A recessão tem abatido os menos instruídos. Estudo do economista Naercio Menezes, do Insper, revela que aumentou a distância salarial entre os trabalhadores com menor escolaridade e os que têm nível superior. Este é mais um indicador sobre o comportamento da distribuição de renda no mercado de trabalho, que vem piorando este ano diante da crise que castiga os mais pobres.
De acordo com números da Pesquisa Nacional por Amostra de Domicílios (Pnad) Contínua, do IBGE, é possível constatar que o Brasil vinha diminuindo sistematicamente as distâncias salariais provocadas pelo grau de instrução. Esse movimento vinha firme até o fim de 2014. A tendência se inverteu, a ponto de o salário de quem tem curso superior ser 179% maior do que o de quem completou o ensino médio.
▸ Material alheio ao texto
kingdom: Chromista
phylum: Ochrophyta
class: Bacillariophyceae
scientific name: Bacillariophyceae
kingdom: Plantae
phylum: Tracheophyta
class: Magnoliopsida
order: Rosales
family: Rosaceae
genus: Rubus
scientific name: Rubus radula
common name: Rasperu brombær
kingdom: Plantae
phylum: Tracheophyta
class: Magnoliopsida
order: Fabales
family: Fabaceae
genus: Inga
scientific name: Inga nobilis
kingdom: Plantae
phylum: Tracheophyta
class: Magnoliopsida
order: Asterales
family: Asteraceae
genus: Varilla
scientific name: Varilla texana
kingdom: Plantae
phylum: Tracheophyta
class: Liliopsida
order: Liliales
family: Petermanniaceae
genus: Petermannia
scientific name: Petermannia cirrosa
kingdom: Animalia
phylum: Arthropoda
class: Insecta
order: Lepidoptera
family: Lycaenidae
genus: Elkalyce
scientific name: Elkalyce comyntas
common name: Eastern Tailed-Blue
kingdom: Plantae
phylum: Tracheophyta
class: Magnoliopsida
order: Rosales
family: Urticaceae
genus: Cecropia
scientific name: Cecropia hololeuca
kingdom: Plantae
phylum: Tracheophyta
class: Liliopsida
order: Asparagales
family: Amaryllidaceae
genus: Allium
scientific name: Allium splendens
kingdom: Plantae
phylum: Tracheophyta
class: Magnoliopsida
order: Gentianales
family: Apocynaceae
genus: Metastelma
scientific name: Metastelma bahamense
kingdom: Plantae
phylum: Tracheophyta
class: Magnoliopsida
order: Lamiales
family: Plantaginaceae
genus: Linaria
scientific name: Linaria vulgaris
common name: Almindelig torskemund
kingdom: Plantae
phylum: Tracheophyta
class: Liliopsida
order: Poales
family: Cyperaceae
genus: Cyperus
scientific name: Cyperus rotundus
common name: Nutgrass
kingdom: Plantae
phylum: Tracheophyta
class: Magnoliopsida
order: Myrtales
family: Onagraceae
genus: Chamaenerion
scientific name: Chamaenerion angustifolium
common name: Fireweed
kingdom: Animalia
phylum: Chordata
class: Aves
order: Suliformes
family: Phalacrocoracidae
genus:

A diferença aumentou em relação ao início de 2012, quando o percentual era de 175,4%:
— O tipo de crescimento econômico dos últimos anos foi muito concentrado no mercado de trabalho, muito baseado na inclusão de trabalhadores menos qualificados, com a expansão do emprego no setor de serviços. Como a recessão atingiu o mercado de trabalho, esse grupo que foi incluído começa a ser excluído novamente, aumentando a desigualdade — afirma Menezes.
Em razão da desigualdade, o retorno da educação no Brasil é muito alto. A diferença salarial entre quem tem nível superior e os analfabetos ou com pouca instrução é de 342,4%. Com o avanço da escolaridade entre os trabalhadores, principalmente no mercado de trabalho, esse abismo de renda determinado pelos bancos escolares vinha caindo. Em 2004, 10,2% dos ocupados não tinham instrução. Essa parcela baixou para 6,6% em 2014. E, entre os mais escolarizados, houve avanço: 50% tinham 11 anos ou mais de estudo em 2014. bem acima dos 34,3% em 2004.
‘POVO ESTÁ COM MENOS DINHEIRO’
Alailson Brito vende capa para banco de carro e proteção para volante na Rua Uruguaiana, no Centro do Rio, há 22 anos. Com o fundamental incompleto, viu o movimento cair 50% nos últimos meses:
— Acho que o camelô nunca sentiu uma crise como essa agora. O povo está com menos dinheiro. Então, as pessoas preferem comprar comida, roupa, coisas mais essenciais. Nem os itens que custam R$ 10 ou R$ 15 estão vendendo como antes.
Brito trabalha com a mulher, Jaciara Azeredo. Os dois pararam de estudar quando cursavam o sétimo ano do ensino fundamental. Eles conseguiam faturar, até um ano atrás, cerca de dois salários mínimos e meio, cerca de R$ 1.800. Agora, nem um salário mínimo conseguem ganhar com a atividade informal. Os tempos já foram bem melhores, lembra Brito. O filho chegou a trabalhar com ele nas vendas na Uruguaiana, mas não foi possível continuar com a ajuda extra.
— Ele teve de procurar outro emprego. Não deu para continuar pagando o salário.
Os números do economista Naercio Menezes mostram apenas a desigualdade no mercado de trabalho. Nessa conta, não entram rendas de aposentadorias, pensões e benefícios, como o Bolsa Família. Mas Menezes lembra que a melhora na distribuição de renda da última década foi ditada pelo mercado de trabalho, que responde, em média, por uma fatia de 70% a 80% da renda das famílias.
— Desde janeiro, a distância salarial vem subindo continuamente. Parece que o ciclo de melhora na distribuição de renda vai chegar ao fim. A situação vai ficar bem difícil.
MENOS QUALIFICADOS
O economista Lauro Ramos, especialista em mercado de trabalho do Instituto de Pesquisa Econômica Aplicada (Ipea), diz que os primeiros trabalhadores a serem sacrificados quando há crise econômica são os menos qualificados. Nos momentos de crise, acontece o que os economistas chamam de represamento da mão de obra:
— O custo do treinamento sobe com o nível educacional. No primeiro momento da crise, segura-se a mão de obra cujo treinamento custou mais.